Committed to earn the public’s trust
Dr. Zerhouni continues to seek advice from the public through the Council of Public Representatives (COPR), a recent public trust workshop, and, more locally, through community liaison efforts. He is committed as well to producing the most scientifically-accurate, useful and accessible health information through public health campaigns, fact sheets, over the Web and through a full complement of outreach efforts with special attention to cultural competence designed to keep the public informed.
Enhanced the leadership of NIH
Since becoming the NIH Director, Dr.

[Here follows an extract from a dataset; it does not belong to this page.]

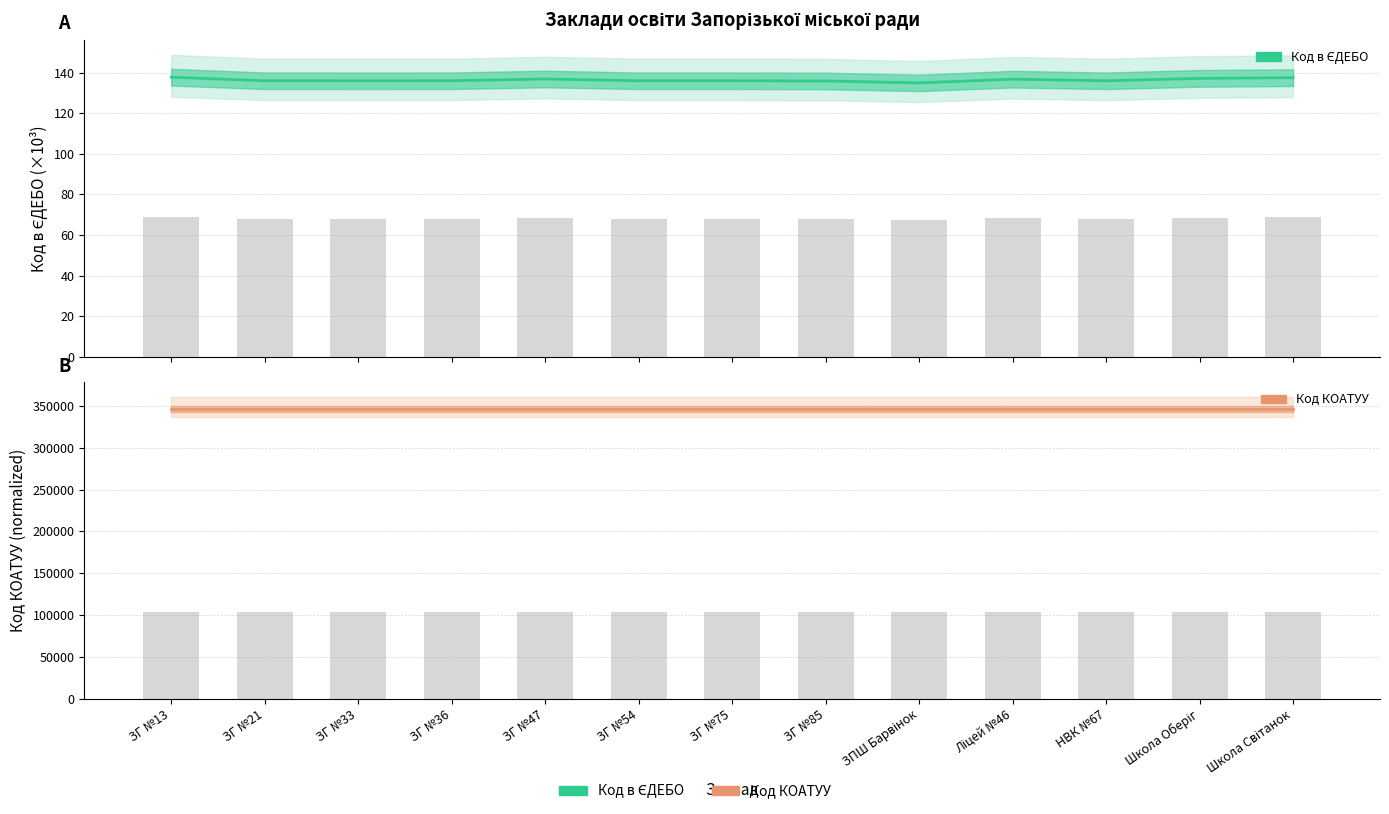

Rank the series by their maximum value, from lowest to highest.

Код в ЄДЕБО, Код КОАТУУ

Zerhouni named a new NIH Deputy Director (Raynard S. Kington, M.D., Ph.D.) and directors for nine institutes and three centers: National Institute of Mental Health (Thomas R. Insel, M.D.), National Institute on Alcohol Abuse and Alcoholism (Ting-Kai Li, M.D.), National Institute on Drug Abuse (Nora D. Volkow, M.D.), National Institute of Neurological Disorders and Stroke (Story C. Landis, Ph.D.), National Institute of General Medical Sciences (Jeremy M. Berg, Ph.D.), National Institute of Environmental Health Sciences and the National Toxicology Program (David A. Schwartz, M.D.), National Heart, Lung, and Blood Institute (Elizabeth G. Nabel, M.D.), National Institute of Diabetes and Digestive and Kidney Diseases (Griffin P. Rodgers, M.D.), Center for Scientific Review (Antonio Scarpa, M.D., Ph.D.), John E. Fogarty International Center (Roger I. Glass, M.D., Ph.D.), National Cancer Institute (John E. Niederhuber, M.D.) and theNational Center for Research Resources (Barbara M. Alving , M.D.)
Prior to joining the NIH, Dr. Zerhouni served as executive vice-dean of Johns Hopkins University School of Medicine, chair of the Russell H. Morgan department of radiology and radiological science, and Martin Donner professor of radiology, and professor of biomedical engineering. Before that, he was vice dean for research at Johns Hopkins.

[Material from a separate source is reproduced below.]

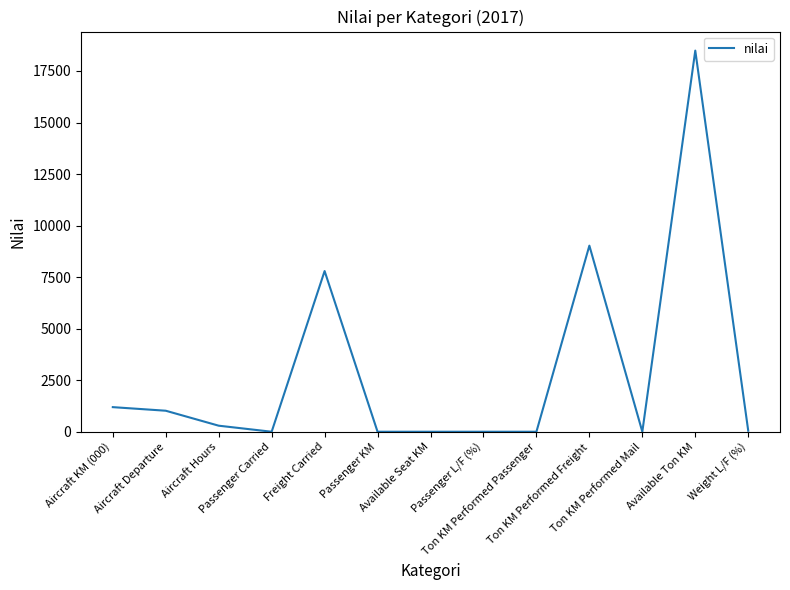

What is the difference between the maximum and minimum values?

18489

Dr. Zerhouni was born in Nedroma, Algeria and came to the United States at age 24, having earned his medical degree at the University of Algiers School of Medicine in 1975. After completing his residency in diagnostic radiology at Johns Hopkins in 1978 as chief resident, he served as assistant professor in 1979 and associate professor in 1985. Between 1981 and 1985 he was in the department of radiology at Eastern Virginia Medical School and its affiliated DePaul Hospital. In 1985, Dr. Zerhouni returned to Johns Hopkins where he was appointed director of the MRI division, and then was appointed full professor in 1992 becoming the chairman of the radiology department in January 1996.

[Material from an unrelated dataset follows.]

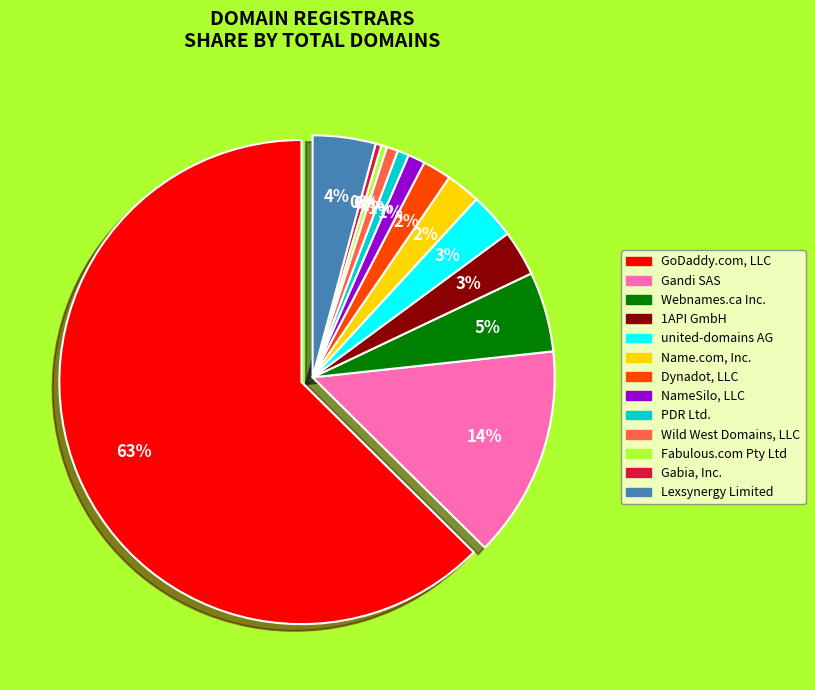

To the nearest percent, what is the average slice percentage?

8%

Since 2000, he has been a member of the National Academy of Sciences' Institute of Medicine. He served on the National Cancer Institute's Board of Scientific Advisors from 1998-2002. In 1988, he was a consultant to the World Health Organization, and in 1985 he was a consultant to the White House under President Ronald Reagan.
A resident of Baltimore, he has won several awards for his research including a Gold Medal from the American Roentgen Ray Society for CT research and two Paul Lauterbur Awards for MRI research. His research in imaging led to advances in Computerized Axial Tomography (CAT scanning) and Magnetic Resonance Imaging (MRI) that resulted in 157 peer reviewed publications and 8 patents.